The comparison with the UK, where our Prime Minister, Theresa May, is leading a minority government after botching her election gamble, is irresistible. It is hardly surprising that some have decided that the UK is looking like a confused little country on the edge of a powerful trading bloc. And that many Remainers feel vindicated.
It’s a blinkered view, though. The UK’s economy will be in far better shape once the uncertainty around Brexit negotiations resolves and Government instability subsides; the EU, however, will be struggling with its various structural problems for some time to come.
Just take a look. The EU is still heavily indebted – the eurozone countries even more so – and running a significant deficit. At the end of 2016 EU debt stood at 83.5 per cent of GDP. The eurozone’s is at a massive 90.7 per cent.
It’s true that Germany is in relatively good shape – but it certainly needs to be for when it is called on to shoulder the burden of any future economic crisis. At the end of 2016, its debt was 68.3 per cent of GDP and falling fast, as Germany posted a surplus of 0.8 per cent of GDP at the end of 2016. Will it continue? Only the outcome of the September Federal election will give us a clue as to whether the picture will hold up.
Meanwhile, the other major eurozone economies have far less healthy balance sheets. France’s debt to GDP was 96 per cent at the end of 2016, while it ran a deficit of 3.4 per cent in the same year – in breach of the EU’s own rules. Italy, the sick man of Europe, has a debt to GDP of 132.6 per cent, with a deficit of 2.4 per cent. Spain has a debt to GDP of 99.4 per cent, and a deficit of 4.5 per cent.
What these alarming numbers tell us is that nothing has changed since the financial and sovereign debt crisis. The European Stability Mechanism has been created, along with the European Fiscal Compact and aggressive European Central Bank Quantitative Easing, but the fundamental issue – that of too much debt – has not been resolved.

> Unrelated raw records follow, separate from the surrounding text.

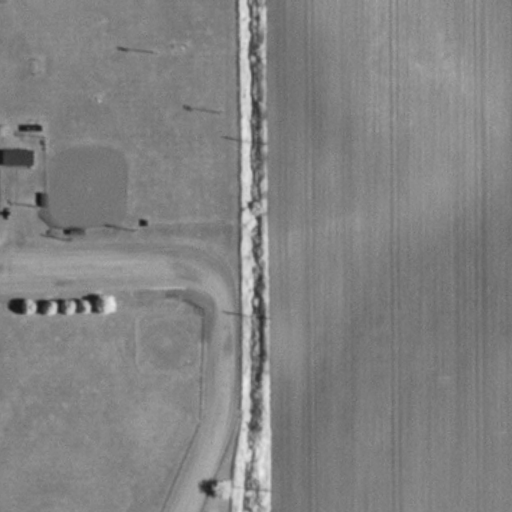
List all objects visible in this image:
park: (174, 27)
park: (24, 65)
building: (15, 157)
building: (15, 157)
park: (107, 159)
road: (19, 218)
park: (130, 254)
road: (113, 267)
road: (109, 298)
park: (142, 367)
park: (18, 373)
road: (219, 404)
park: (61, 484)
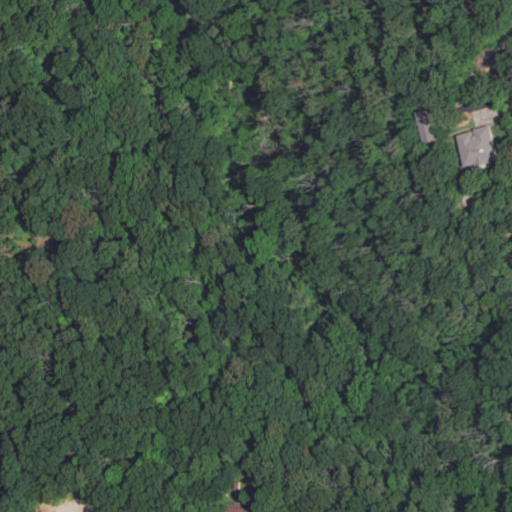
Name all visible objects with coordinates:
building: (428, 125)
building: (479, 146)
building: (242, 508)
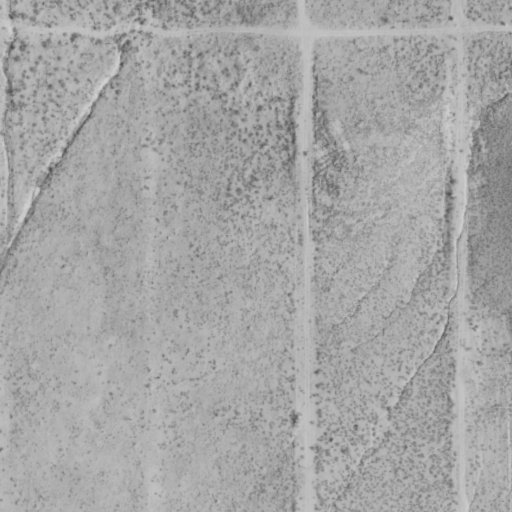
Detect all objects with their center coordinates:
road: (73, 31)
road: (183, 33)
road: (147, 255)
road: (305, 255)
road: (459, 256)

Government spending and debt levels have not returned to their pre-crisis levels. Interest rates remain at rock bottom – at emergency stimulus levels. Before 2009 the ECB had never set its interest rate below 1 per cent; since 2014, it has been at below 0 per cent. Rates this low would never be required in a healthy economy, but they have become the new normal in Europe – and indeed the rest of the developed world.
So while Europe’s economy might have been stabilised – it is still on life support. The continent is completely unprepared for another, even moderate, downturn.
And this downturn is overdue. The signs are already there. The US, for example, is experiencing its third-longest expansion period in history – but there are indications it might be slowing down, augurs of a possible slide into recession.
This can be seen clearly in the “credit impulse”, which is a measure of new credit issued as a per cent of GDP. This is a good indicator of the trajectory of private sector demand in an economy. Earlier this month, the Daily Telegraph warned that the credit impulse had been falling dramatically in China and in the US recently – akin to the movement it made during the Lehman Brother’s crisis. Such a dip suggests strong headwinds for the world economy.
If a slowdown were to occur in China, and a recession to hit the United States, it’s unlikely that Europe could escape the downturn. If tax receipts were to fall again, as happens in recessions, already significant deficits will escalate further. This would be particularly bad news for the eurozone.
It is true the rest of the Western world still has large national debts and deficits, combined with very low interest rates. But eurozone nations won’t find it so easy to finance their debt. Their inability to create more money to pay creditors, and reduce the risk of default, makes fiscal imprudence – of the type the eurozone as a whole is currently engaged in – far more risky.
As things stand, it would be very difficult for the eurozone nations, apart from, perhaps, Germany, to weather a moderate downturn. A larger sovereign debt crisis could well engulf the eurozone; it could even sound the death knell of the EU itself.
The news cycle flits from story to story. Economic figures fluctuate from quarter to quarter. Uncertainty around Brexit negotiations and the UK’s hung Parliament will fade: these are not structural problems baked in to our economy or democracy.
But the EU, and its eurozone core, have deep unaddressed structural issues, which make the nation states incredibly vulnerable to the next global downturn. In the long run, rather than seeming weak and wobbly, Britain’s decision to get out of the EU will be seen as one of great wisdom.